Of course, my real education began after leaving school and by not going on to college. I learned much, much more about FDR, JFK and Wilson without the benefit of teachers whose eyes would shine brightly in adulation when their names were mentioned and who would brook no disagreement (mostly with a sneering ad hominem), and maintained my status as a reactionary, but highly knowledgeable lowbrow.

Cass Sunstein's eyes also shine brightly when he speaks or writes about FDR and President Barack Obama. Sunstein, former administrator of the White House Office of Information and Regulatory Affairs (a post he left to return to Harvard Law School) had an op-ed on the Bloomberg View on January 28th, "Obama, FDR and the Second Bill of Rights." In it he approves of, promulgates, and sells Obama's alleged desire to establish that "Second Bill of Rights" while keeping the "old" Bill of Rights.

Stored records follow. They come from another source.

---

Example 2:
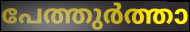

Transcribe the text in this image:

പേത്തുർത്താ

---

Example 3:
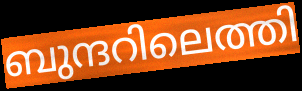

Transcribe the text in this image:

ബുന്ദറിലെത്തി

George Orwell noted in his Appendix to Nineteen Eighty-Four about the totalitarian take-over of language, in his novel called "Newspeak," that a full translation of Jefferson words about "self-evident truths" from the Declaration of Independence [into Newspeak] "could only be an ideological translation, whereby Jefferson's words would be changed into a panegyric on absolute government."*

Sunstein's article is such a panegyric on absolute government, written not in indecipherable Newspeak jargon, but in one in which certain terms are dropped into the text without justification or validation, and intended to allay the suspicion that a fast one was being pulled on the reader. Sunstein claims that FDR was not an enemy of capitalism, nor, he claims, is Obama, simply because Obama mentioned "free enterprise" in his inaugural address without making a face.

Sunstein pulls his own Newspeak shell game when he writes:

Drawing on Thomas Jefferson, Roosevelt insisted that “these economic truths have become accepted as self-evident. We have accepted, so to speak, a second Bill of Rights under which a new basis of security and prosperity can be established for all regardless of station, race or creed.”

It is important to be clear about what FDR meant. He did not propose to amend the Constitution. He did not think that the Supreme Court should enforce the Second Bill of Rights. He believed in free markets and free enterprise; he had no interest in socialism.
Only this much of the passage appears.